Davalı vekili; kabul anlamına gelmemek üzere hesabın … ve … adlarına açılmış ortak bir hesap olduğunu, hesabın diğer yarı hissesi ile ilgili olarak …’ın dava açma ve taraf sıfatının olmadığını, hesabın DEM hesabı olduğunu, Teftiş Kurulunun raporuna göre paranın hesaptan 03.08.1999 tarihinde 50.002,90 DEM olarak usulsüz olarak çekildiğini, bu kişilerin mağdur oldukları 50.002,90 DEM’e brüt faiz olarak 9.218,35 DEM ilavesinden vergi kesintisi olan 1.474,94 DEM ve fon kesintisi olan 147,49 DEM düşüldükten sonra kalan 57.597,92 DEM’in … ve …’a ödenmesinin uygun bulunduğunu, davacı ile dava dışı … tarafından tebligata rağmen alınmayan toplam 57.597,92 DEM’in davacıya ait yarı hissesinin yani 28.798,96 DEM’in (14.724,67 Euro) TL karşılığı olan 23.652,38 TL’nin icra dosyasına müvekkili tarafından yatırıldığını, kalan takibe konu faize itiraz edildiğini, bu itiraz ve şikayetlerin kabul edildiğini, bu ödeme dışında müvekkilinin başkaca herhangi bir borcunun bulunmadığını belirterek, davanın reddine, müvekkili yararına % 40 tazminatın davacıdan tahsiline karar verilmesini istemiştir.

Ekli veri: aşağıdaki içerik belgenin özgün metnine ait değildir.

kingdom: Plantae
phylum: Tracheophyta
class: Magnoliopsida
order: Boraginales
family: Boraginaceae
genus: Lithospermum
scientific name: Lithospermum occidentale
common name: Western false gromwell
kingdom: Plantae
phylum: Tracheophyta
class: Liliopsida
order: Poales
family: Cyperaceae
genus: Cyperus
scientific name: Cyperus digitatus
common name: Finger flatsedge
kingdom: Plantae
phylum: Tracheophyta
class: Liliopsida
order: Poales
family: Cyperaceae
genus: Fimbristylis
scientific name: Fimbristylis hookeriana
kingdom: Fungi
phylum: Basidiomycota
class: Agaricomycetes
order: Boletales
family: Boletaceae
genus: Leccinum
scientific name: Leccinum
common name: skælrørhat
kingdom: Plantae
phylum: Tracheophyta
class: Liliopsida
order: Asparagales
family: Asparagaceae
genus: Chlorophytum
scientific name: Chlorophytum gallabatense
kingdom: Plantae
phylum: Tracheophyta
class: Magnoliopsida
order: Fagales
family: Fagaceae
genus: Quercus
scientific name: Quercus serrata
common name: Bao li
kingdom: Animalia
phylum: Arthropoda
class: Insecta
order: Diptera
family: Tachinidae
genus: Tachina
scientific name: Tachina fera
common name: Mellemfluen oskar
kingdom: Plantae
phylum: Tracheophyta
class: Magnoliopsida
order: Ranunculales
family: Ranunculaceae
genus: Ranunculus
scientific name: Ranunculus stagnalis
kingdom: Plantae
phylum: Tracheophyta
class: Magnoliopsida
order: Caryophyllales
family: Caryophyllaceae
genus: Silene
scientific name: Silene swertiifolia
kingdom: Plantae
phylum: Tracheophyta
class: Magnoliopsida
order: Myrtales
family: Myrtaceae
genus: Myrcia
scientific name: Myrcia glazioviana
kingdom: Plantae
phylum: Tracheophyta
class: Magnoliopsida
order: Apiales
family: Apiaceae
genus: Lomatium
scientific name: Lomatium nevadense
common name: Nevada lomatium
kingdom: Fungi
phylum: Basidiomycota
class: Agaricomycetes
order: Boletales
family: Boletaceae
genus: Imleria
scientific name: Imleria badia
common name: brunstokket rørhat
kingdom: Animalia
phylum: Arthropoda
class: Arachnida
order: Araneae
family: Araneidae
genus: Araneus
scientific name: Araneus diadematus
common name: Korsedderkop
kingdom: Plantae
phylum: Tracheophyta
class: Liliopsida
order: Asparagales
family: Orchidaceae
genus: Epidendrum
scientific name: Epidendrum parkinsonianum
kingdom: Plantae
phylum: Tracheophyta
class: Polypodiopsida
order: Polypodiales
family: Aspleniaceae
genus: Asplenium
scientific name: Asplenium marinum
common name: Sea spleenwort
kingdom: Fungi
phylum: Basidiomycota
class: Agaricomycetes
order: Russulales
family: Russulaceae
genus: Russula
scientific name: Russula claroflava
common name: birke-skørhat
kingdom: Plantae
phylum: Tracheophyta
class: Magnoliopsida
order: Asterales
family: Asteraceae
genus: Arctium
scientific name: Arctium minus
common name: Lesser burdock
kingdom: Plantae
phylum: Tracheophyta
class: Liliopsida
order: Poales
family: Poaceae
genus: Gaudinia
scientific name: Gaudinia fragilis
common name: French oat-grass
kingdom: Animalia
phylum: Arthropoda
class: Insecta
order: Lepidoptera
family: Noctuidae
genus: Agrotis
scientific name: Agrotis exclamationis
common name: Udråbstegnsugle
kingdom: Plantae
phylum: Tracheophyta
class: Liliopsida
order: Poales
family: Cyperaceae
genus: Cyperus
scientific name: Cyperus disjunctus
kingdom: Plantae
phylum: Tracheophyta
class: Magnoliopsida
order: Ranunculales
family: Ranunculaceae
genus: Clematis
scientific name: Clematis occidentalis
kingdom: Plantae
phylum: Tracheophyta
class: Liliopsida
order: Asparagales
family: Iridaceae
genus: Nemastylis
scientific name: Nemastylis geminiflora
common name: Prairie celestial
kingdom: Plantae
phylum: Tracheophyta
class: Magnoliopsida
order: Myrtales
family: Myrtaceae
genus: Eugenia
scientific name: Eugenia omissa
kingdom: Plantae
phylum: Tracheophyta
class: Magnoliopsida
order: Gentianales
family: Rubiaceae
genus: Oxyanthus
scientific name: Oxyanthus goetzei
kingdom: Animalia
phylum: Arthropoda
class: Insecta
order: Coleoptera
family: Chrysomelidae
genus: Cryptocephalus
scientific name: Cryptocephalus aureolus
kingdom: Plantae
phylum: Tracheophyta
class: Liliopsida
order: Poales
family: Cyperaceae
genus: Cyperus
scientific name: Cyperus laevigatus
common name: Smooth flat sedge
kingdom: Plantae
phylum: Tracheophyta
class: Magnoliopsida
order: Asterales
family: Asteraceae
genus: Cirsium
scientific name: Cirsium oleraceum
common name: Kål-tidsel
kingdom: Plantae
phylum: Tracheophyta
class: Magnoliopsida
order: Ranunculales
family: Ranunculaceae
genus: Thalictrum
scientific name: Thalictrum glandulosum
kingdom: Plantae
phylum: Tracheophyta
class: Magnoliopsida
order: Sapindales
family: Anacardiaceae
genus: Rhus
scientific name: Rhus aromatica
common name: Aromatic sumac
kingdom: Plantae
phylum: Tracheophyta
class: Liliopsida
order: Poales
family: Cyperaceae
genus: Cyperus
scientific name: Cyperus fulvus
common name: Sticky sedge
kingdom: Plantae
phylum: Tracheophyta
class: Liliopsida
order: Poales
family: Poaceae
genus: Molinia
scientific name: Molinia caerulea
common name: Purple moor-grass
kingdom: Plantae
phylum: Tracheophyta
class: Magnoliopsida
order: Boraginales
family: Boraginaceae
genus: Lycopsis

Mahkemece, bozma ilamına uyularak yapılan yargılamaya iddia, savunma, bilirkişi raporuna, toplanan deliller ve dosya kapsamına göre; 28.06.2000 tarihi itibari ile mevduat hesabında 75.014,18 DEM’in yer aldığı, takip tarihi itibari ile hesabın 105.803,67 DEM’e ulaştığı, davacının 1/2 paylı müşterek hesap sahibi olduğu, davacı tarafından ancak bilirkişi raporunda tespit edilen 52.901,83 DEM’in davalı Bankadan talep edilebileceği, davalı banka tarafından icra takibine yatırılan 28.798,96 DEM’in mahsup edildiğinde, davacının 24.102,87 DEM alacağının olduğu gerekçesiyle davanın kısmen kabulüyle; 24.102,87 DEM karşılığı olan 12.323,79 EURO’nun dava tarihinden itibaren 3095 sayılı Yasa’nın 4 a maddesi gereğince; devlet bankalarının EURO bazında 1yıl vadeli hesaba uyguladıkları mevduat faizi ile birlikte davalıdan alınarak davacıya verilmesine, fazlaya ilişkin istemin reddine karar verilmiştir.
Kararı, davalı vekili temyiz etmiştir. 
Dosyadaki yazılara, mahkemece uyulan bozma kararı gereğince hüküm verilmiş olmasına göre, davalı vekilinin bütün temyiz itirazları yerinde değildir.
SONUÇ: Yukarıda açıklanan nedenlerden dolayı, davalı vekilinin bütün temyiz itirazlarının reddiyle usul ve kanuna uygun bulunan hükmün ONANMASINA, aşağıda yazılı bakiye 1.107,58 TL temyiz ilam harcının temyiz eden davalıdan alınmasına, 01.12.2020 tarihinde oybirliğiyle karar verildi.